Sebi Makes EBP Mandatory for All Private Debt Placements Above ₹20 Crore; Expands Scope to REITs and InvITs

Sebi Makes EBP Mandatory for All Private Debt Placements Above ₹20 Crore; Expands Scope to RE...webp


Sebi Makes EBP Mandatory for All Private Debt Placements Above ₹20 Crore; Expands Scope to REITs and InvITs​

New Delhi, May 18 — In a major move aimed at enhancing transparency and efficiency in the debt market, the Securities and Exchange Board of India (Sebi) has mandated the use of the Electronic Book Provider (EBP) platform for all private placements of debt securities, non-convertible redeemable preference shares (NCRPS), and municipal bonds with an issue size of ₹20 crore or more.

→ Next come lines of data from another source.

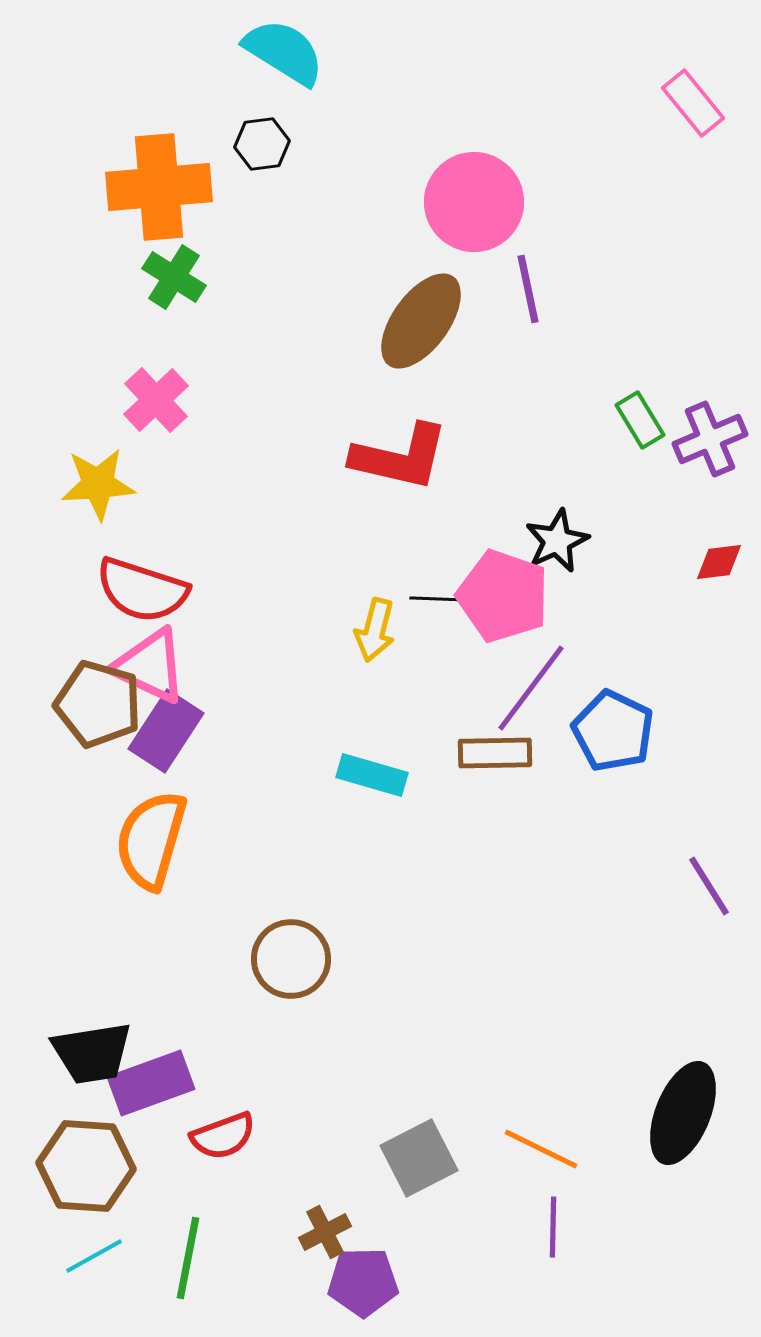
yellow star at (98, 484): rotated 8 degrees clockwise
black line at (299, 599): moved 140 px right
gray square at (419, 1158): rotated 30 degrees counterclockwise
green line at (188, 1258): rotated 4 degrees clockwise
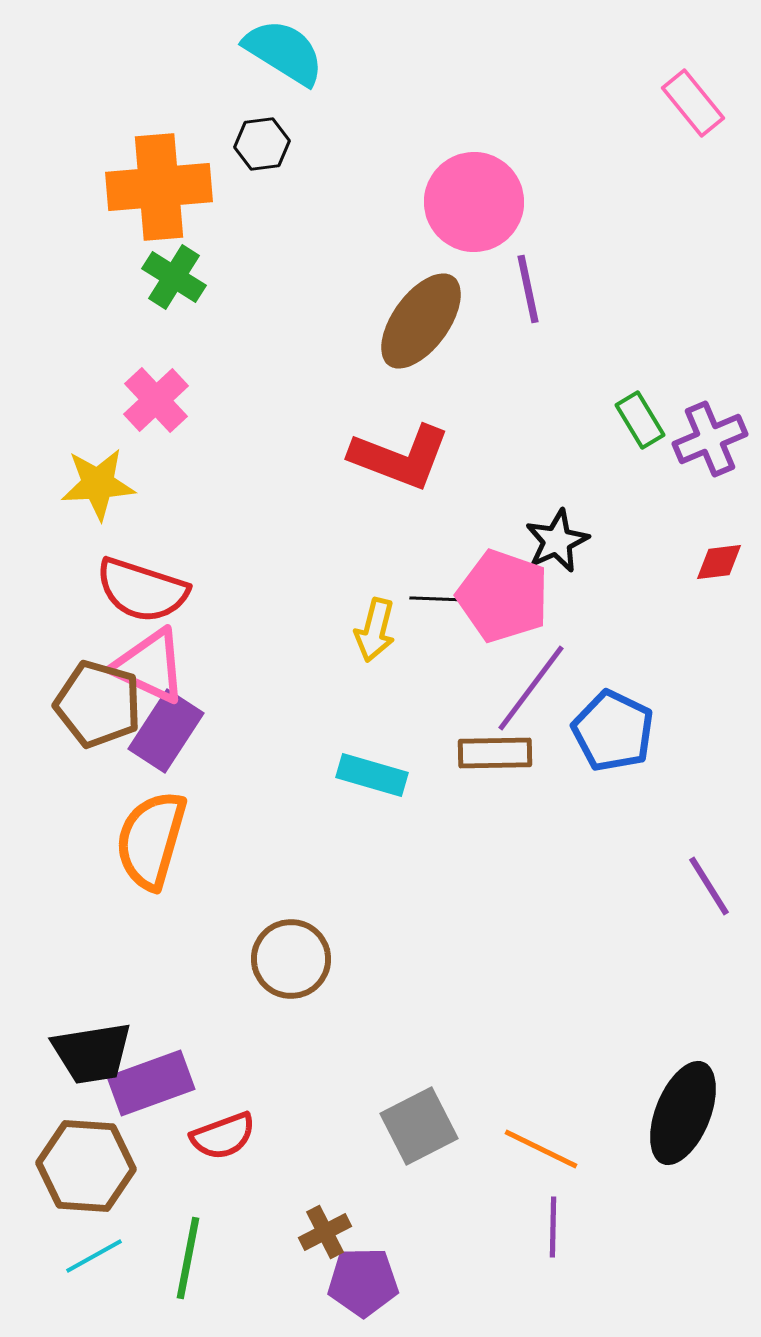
red L-shape at (400, 457): rotated 8 degrees clockwise
gray square at (419, 1158): moved 32 px up
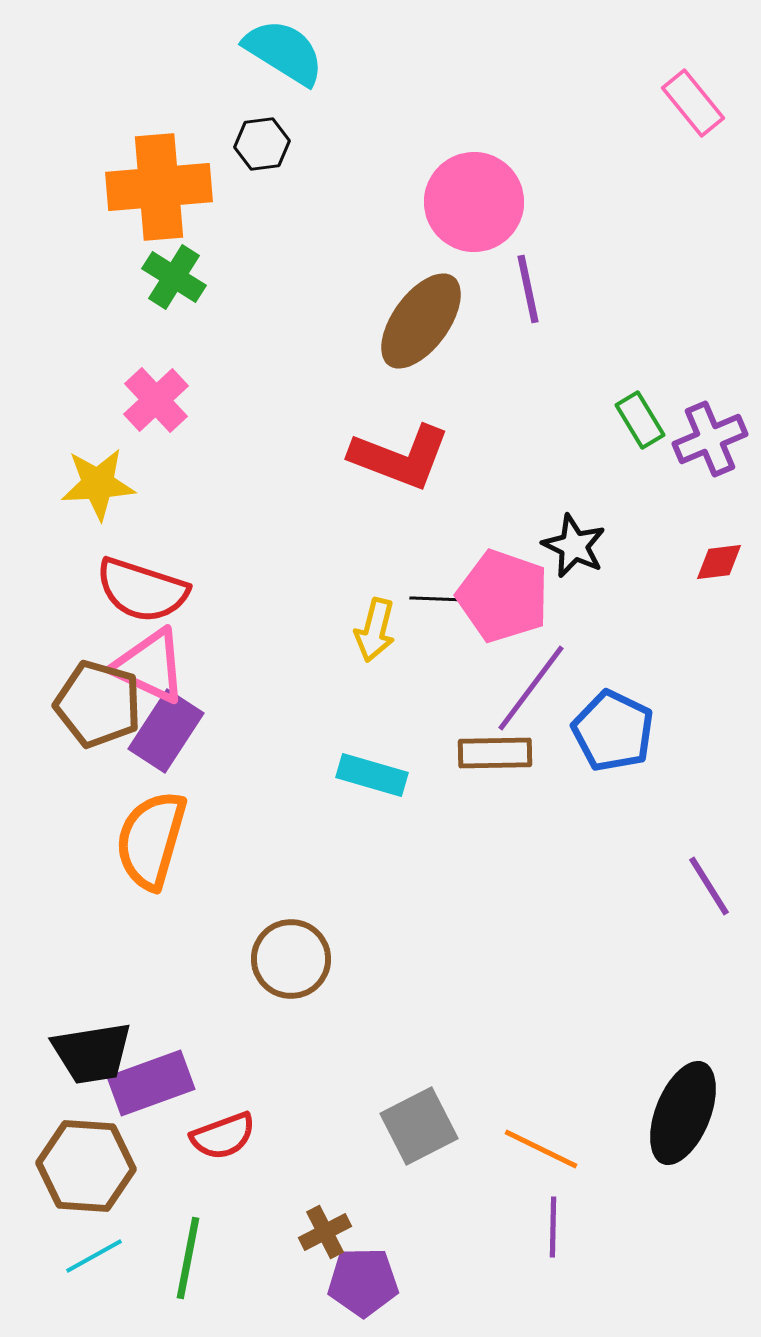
black star at (557, 541): moved 17 px right, 5 px down; rotated 22 degrees counterclockwise
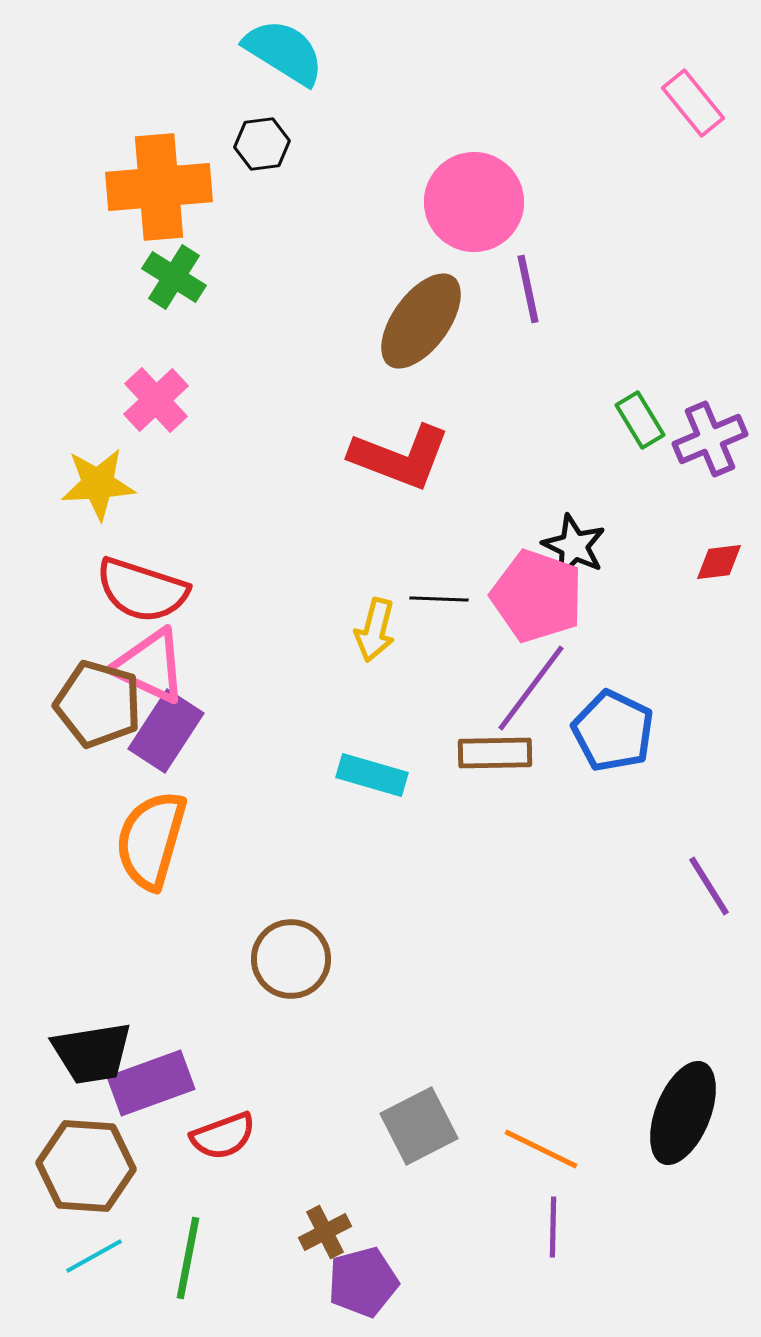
pink pentagon at (503, 596): moved 34 px right
purple pentagon at (363, 1282): rotated 14 degrees counterclockwise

Scope Now Covers REITs and InvITs​

The new framework, effective immediately, significantly reduces the previous threshold of ₹50 crore and expands the EBP platform’s applicability to include Real Estate Investment Trusts (REITs), Small and Medium REITs (SM REITs), and Infrastructure Investment Trusts (InvITs). These entities can now also use the EBP platform for private placement of their units.

Additionally, issuers have the option to access the platform for private placements of securitised debt instruments, security receipts, commercial papers (CPs), and certificates of deposit (CDs).

Enhanced Disclosure and Allotment Norms​

Sebi has introduced a structured timeline for submission of placement documents. Issuers must now file the placement memorandum and a detailed term sheet at least two working days prior to the issue opening. First-time EBP users are required to submit these documents three working days in advance.

The disclosure must include the base issue size along with any green shoe option, which is capped at five times the base size. Past allocations under green shoe options must also be revealed.

Anchor Investor Reservations Based on Credit Rating​

The new guidelines allow issuers to reserve a portion of the issue for anchor investors based on the instrument's credit rating:
  • Up to 30% for AAA to AA-rated instruments
  • Up to 40% for A+/A- rated instruments
  • Up to 50% for instruments rated below A-
Anchor investors must confirm their bids electronically one day prior to the issue. Any unconfirmed bids will be reallocated to the base issue.

Proportional Allotment and Timely Disclosures​

To maintain fairness, Sebi has directed that if multiple bids are received at the same cut-off price, allotments must be made on a proportionate basis.

The EBP is also required to update bidding data and other issue-related information on its website by the end of the bidding day or by 1 PM the next day, depending on when the issue concludes.

New Timeline for Stock Exchange Approvals​

Sebi has revised the timeline for obtaining in-principle approval from stock exchanges:
  • For EBP-based issues: before T-2 or T-3
  • For non-EBP issues: before the issue opens
While most changes are effective immediately, certain clauses — including those on anchor investor participation, detailed disclosures, and reporting — will be implemented within three to six months from the circular’s issue date.

The reforms follow recommendations from a dedicated working group and public consultation, reflecting Sebi’s ongoing efforts to deepen the bond market and boost investor confidence.